(Beginning of The input)

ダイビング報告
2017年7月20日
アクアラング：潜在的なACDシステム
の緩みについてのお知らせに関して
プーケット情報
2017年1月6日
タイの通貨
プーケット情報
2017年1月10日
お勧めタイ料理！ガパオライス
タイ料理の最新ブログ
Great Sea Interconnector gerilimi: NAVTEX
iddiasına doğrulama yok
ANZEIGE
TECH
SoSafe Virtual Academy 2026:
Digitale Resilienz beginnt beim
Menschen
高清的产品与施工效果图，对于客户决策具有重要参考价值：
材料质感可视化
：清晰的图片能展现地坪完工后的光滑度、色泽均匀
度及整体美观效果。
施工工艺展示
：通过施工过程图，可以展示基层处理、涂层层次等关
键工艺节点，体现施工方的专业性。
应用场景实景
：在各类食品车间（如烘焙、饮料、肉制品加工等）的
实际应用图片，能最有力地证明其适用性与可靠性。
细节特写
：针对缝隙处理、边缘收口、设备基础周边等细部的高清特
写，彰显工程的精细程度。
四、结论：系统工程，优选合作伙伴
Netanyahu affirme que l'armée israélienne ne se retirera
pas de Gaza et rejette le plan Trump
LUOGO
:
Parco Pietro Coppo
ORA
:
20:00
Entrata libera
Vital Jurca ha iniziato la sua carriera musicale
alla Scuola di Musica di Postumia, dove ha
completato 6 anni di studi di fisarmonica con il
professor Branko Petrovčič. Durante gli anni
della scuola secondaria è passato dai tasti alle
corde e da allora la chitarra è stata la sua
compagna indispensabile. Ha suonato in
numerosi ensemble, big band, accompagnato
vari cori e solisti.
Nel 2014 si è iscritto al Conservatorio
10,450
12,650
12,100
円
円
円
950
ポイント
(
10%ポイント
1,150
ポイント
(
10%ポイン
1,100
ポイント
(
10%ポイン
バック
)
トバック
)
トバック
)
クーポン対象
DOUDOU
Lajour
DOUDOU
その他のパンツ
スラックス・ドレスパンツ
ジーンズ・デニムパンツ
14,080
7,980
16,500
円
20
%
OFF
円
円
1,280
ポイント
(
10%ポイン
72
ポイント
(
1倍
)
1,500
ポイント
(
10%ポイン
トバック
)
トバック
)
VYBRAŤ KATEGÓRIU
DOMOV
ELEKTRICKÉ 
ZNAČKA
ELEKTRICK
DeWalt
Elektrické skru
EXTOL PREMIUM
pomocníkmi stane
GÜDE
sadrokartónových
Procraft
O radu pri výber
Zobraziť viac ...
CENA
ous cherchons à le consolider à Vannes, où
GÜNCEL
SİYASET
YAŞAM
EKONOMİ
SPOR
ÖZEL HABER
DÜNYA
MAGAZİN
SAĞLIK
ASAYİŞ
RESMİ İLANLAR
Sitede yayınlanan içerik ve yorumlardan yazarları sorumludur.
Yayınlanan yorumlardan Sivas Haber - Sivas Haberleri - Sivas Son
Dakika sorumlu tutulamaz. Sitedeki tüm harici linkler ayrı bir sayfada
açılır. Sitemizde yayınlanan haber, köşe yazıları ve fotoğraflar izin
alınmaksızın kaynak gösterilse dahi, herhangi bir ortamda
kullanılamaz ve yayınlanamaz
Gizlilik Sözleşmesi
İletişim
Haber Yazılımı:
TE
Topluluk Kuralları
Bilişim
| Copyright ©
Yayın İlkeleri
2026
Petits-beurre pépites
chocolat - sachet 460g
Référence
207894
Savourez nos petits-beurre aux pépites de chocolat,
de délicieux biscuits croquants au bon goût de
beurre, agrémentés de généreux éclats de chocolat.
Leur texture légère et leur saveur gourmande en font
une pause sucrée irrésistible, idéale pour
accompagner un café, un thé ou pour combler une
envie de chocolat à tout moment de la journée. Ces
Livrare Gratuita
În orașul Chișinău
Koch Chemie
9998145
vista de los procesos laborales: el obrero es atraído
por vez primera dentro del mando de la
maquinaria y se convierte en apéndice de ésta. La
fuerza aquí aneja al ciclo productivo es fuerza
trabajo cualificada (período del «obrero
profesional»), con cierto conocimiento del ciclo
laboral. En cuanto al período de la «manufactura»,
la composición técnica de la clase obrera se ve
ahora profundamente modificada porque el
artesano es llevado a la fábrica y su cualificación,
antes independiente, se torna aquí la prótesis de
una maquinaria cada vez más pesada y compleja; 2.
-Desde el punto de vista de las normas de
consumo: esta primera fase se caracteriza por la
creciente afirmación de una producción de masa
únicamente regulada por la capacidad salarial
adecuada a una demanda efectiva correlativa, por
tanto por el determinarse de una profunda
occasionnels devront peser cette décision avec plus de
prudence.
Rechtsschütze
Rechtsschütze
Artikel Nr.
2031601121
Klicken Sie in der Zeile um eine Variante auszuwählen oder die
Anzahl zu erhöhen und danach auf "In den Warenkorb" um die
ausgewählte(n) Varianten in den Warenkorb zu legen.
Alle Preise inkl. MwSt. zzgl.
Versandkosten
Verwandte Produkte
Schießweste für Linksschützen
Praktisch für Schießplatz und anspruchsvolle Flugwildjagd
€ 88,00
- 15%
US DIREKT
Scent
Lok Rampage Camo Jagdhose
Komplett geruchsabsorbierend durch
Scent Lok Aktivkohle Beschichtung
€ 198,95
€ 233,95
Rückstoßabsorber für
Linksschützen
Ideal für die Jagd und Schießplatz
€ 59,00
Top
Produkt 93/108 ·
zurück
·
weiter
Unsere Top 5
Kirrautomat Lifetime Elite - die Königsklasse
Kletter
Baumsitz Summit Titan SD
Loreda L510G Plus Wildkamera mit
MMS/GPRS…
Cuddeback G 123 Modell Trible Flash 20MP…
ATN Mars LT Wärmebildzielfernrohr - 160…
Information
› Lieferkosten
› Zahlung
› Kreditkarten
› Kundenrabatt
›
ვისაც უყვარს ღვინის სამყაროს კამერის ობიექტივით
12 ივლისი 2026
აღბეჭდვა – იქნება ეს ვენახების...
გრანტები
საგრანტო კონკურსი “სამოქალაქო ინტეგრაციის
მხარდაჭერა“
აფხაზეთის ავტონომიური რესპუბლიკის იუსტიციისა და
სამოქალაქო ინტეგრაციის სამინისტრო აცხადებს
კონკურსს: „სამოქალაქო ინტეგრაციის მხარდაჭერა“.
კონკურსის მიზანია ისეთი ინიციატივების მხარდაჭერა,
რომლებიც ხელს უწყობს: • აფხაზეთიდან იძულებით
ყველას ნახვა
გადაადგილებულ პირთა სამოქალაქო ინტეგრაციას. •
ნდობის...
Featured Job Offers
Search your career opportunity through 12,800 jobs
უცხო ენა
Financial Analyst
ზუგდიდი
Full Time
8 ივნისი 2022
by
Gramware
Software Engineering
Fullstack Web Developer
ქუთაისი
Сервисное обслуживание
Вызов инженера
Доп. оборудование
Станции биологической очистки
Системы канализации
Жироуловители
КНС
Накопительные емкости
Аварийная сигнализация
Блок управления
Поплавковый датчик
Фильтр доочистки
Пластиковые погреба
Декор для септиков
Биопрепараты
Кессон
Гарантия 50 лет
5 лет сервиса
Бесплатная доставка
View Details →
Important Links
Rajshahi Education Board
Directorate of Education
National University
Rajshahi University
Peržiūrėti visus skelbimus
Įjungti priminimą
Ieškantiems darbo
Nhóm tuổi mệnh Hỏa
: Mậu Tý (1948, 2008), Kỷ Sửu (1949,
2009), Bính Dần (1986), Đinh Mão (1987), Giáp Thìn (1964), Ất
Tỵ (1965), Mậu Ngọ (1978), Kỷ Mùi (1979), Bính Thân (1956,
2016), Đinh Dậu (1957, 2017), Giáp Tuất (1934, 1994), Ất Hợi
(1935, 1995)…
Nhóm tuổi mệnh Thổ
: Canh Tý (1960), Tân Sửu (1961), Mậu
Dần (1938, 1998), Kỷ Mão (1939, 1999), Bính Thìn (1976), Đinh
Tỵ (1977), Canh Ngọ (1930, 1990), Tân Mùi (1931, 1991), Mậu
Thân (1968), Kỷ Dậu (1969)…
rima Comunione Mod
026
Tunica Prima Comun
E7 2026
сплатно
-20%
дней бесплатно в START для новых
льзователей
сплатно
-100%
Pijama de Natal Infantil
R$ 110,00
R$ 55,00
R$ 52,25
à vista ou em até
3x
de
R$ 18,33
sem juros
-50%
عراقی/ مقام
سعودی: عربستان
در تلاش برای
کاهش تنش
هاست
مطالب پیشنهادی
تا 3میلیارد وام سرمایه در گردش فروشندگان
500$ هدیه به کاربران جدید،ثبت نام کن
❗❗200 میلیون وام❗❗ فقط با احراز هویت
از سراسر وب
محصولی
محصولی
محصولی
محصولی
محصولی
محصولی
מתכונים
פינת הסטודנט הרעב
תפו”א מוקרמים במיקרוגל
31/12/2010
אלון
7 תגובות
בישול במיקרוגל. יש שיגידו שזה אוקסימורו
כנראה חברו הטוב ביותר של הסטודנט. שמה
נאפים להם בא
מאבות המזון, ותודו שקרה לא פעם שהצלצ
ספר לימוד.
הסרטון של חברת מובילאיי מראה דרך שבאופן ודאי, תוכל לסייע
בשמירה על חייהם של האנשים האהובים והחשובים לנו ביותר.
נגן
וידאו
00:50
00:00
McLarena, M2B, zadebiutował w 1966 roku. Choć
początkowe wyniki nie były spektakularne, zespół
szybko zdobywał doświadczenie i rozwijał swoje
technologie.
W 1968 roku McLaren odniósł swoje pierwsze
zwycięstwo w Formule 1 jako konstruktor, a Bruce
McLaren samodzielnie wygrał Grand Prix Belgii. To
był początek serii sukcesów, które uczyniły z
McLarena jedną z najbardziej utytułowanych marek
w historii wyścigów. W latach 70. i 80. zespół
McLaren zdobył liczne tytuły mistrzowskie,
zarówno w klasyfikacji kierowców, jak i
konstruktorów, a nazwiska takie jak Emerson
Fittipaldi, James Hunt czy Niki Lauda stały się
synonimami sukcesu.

(End of The input)

**Exercise prompt**
Please retype, without any change, the line containing "konstruktorów, a nazwiska takie jak Emerson" and every line after it to the end of the entries above, and only those.

**Completed exercise**
konstruktorów, a nazwiska takie jak Emerson
Fittipaldi, James Hunt czy Niki Lauda stały się
synonimami sukcesu.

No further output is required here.